Quick Start Guide: variant#

This page summarizes how to use OpenSpliceAI's variant subcommand to assess the impact of genomic variants on splice sites.


Before You Begin#

  • Install OpenSpliceAI: Ensure you have installed OpenSpliceAI and its dependencies as described in the Installation page.

  • Check Example Scripts: We provide an example script examples/variant/variant.sh

  • Prepare you input files:
    • VCF File: A variant call format file containing SNPs or small INDELs.

    • Reference Genome (FASTA): Must match the reference used in the VCF.

    • Annotation File: Gene annotations to filter variants by genomic region.

    • Trained Model: One or more OpenSpliceAI model checkpoints (PyTorch or Keras).


One-liner Start#

  1. Variants: input.vcf

  2. Reference FASTA: hg19.fa

  3. Annotation File: grch37.txt

  1. A pre-trained OpenSpliceAI model or directory of models:

Run:

openspliceai variant \
  -R data/ref_genome/homo_sapiens/GRCh37/hg19.fa \
  -A examples/data/grch37.txt \
  -m models/spliceai-mane/400nt/ \
  -f 400 \
  -t pytorch \
  -I data/vcf/input.vcf \
  -O examples/variant/output.vcf

This command:

  • Loads the VCF variants and checks them against the reference genome.
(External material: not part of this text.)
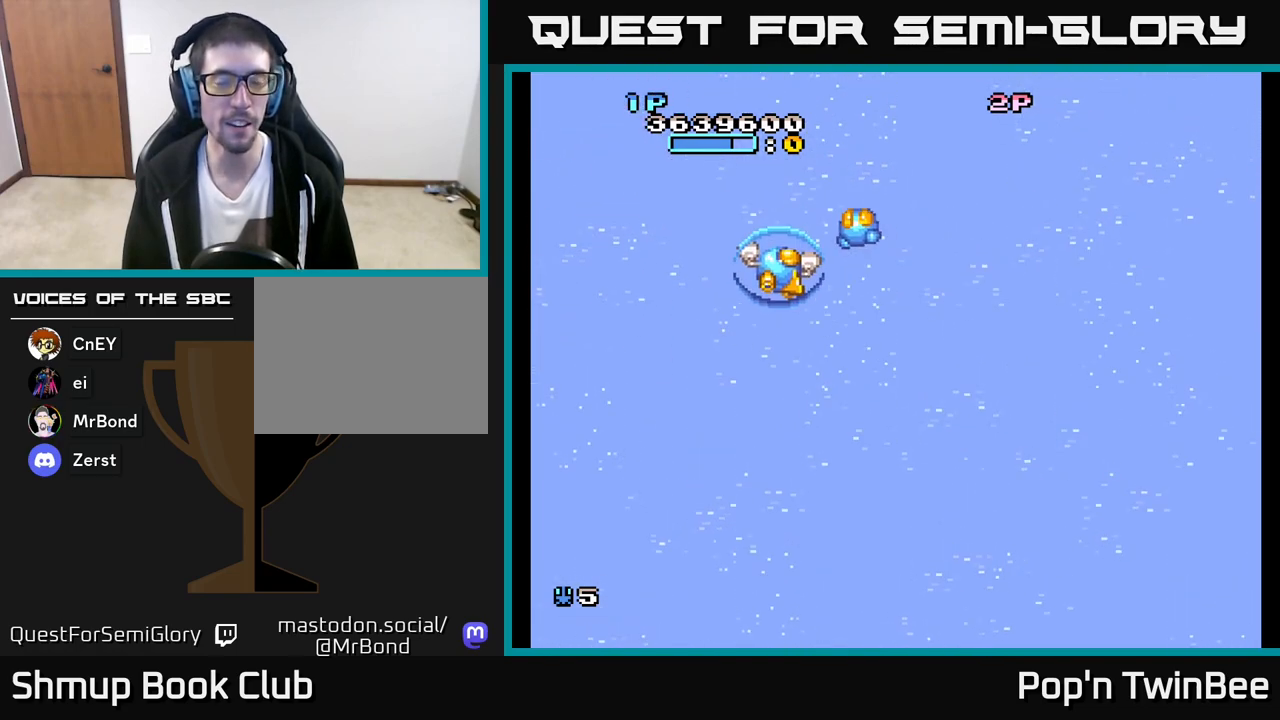
{"buttons": ["A"], "left_stick": "center", "right_stick": "center", "events": [[300, "DPAD_RIGHT", "up"], [350, "A", "down"], [400, "DPAD_DOWN", "up"]]}
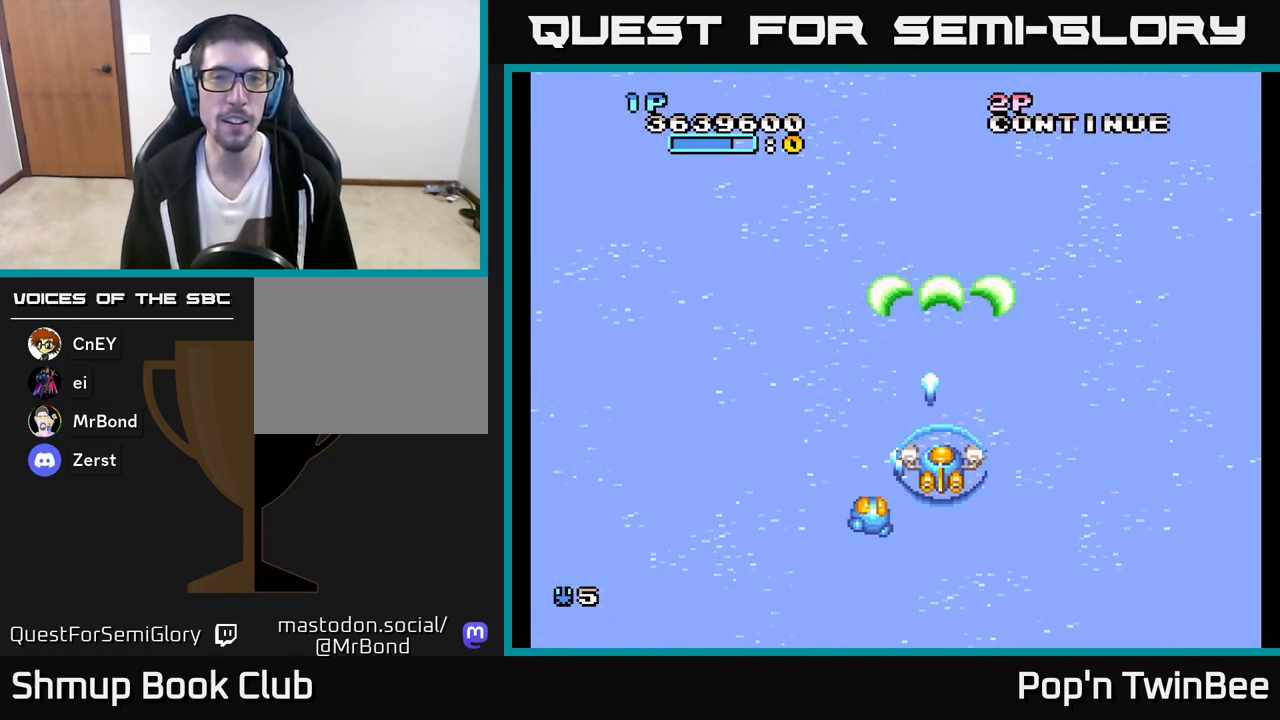
{"buttons": ["A", "DPAD_UP", "DPAD_LEFT"], "left_stick": "center", "right_stick": "center", "events": [[17, "DPAD_UP", "down"], [200, "DPAD_UP", "up"], [450, "DPAD_LEFT", "down"], [483, "DPAD_UP", "down"]]}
  • Predicts donor/acceptor scores for both wild-type and mutant sequences within ±50 nt.

  • Outputs an annotated VCF (output.vcf) with delta scores and positions for donor/acceptor gain or loss.


Next Steps#

  • Review: Inspect the appended INFO fields in the VCF for delta scores and their positions.

  • Further Analysis: Filter or rank variants by largest delta scores to prioritize functional splicing impacts.

Congratulations

Congratulations! You have gone through all subcommands of OpenSpliceAI.